The Cilk language itself is
very simple and easy to use. In fact, after we have parallelized the appropriate
sections of code, converting the resulting C++ program to Cilk will require no
more than the addition of several keywords. The real intelligence is found in
the Cilk runtime system, which handles issues like load balancing, paging, and
communication protocols between running threads. Currently, the runtime system
has to be told how many processors to run a Cilk program on; we plan to make the
runtime system adaptively parallel by intelligently determining how many
threads to create and how many processors to distribute them over (as well as
how to perform the actual distribution). Then, we will be able to run our code
using both the released version of Cilk and our modified version, and compare
these results to those obtained from the MPI method of parallelization.

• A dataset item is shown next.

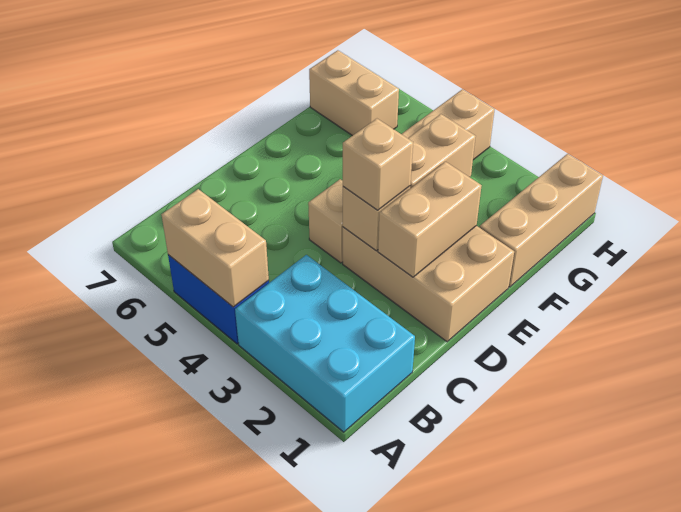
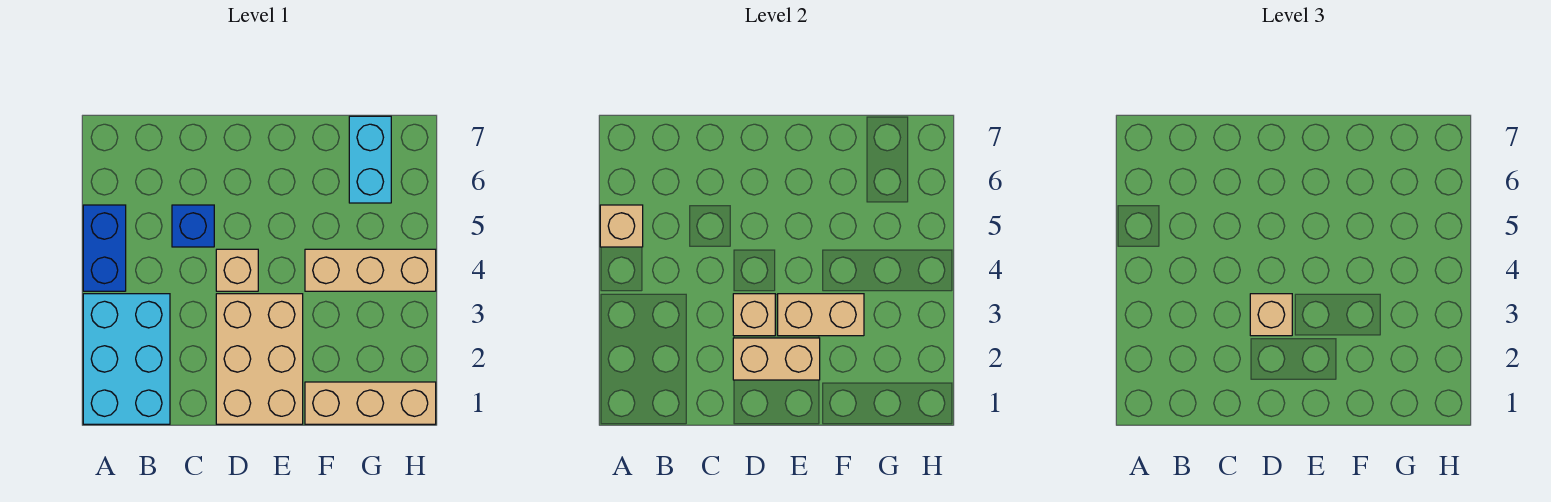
tan 1x2 brick [161,189,269,307] -> tan 1x1 brick [600,205,643,247]
none -> blue 1x1 brick [172,205,214,247]
tan 1x2 brick [309,50,399,136] -> cyan 1x2 brick [349,116,391,203]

The work that will be done for
this class project will only benefit Joseph’s thesis in the sense that if it is
successful, he will be able to run the training process in less time than in
currently takes; for instance, in porting the algorithm from its current state to
C++ / MPI, it will probably be made faster simply by using C++ instead of the
slower interpretted languages. The work done on Cilk will augment UROP work
currently being done by Sid, but should not interfere with his research otherwise.
References
[1] Paola
Sebastiani and Marco Ramoni. Incremental Bayesian Segmentation of Categorical Temporal Data.
2000.
[2] Wenke Lee and Salvatore
J. Stolfo. Data Mining Approaches for Intrusion Detection. 1998.
[3] Cilk 5.3.2 Reference
Manual. Supercomputing Technologies Group, MIT Lab for Computer Science.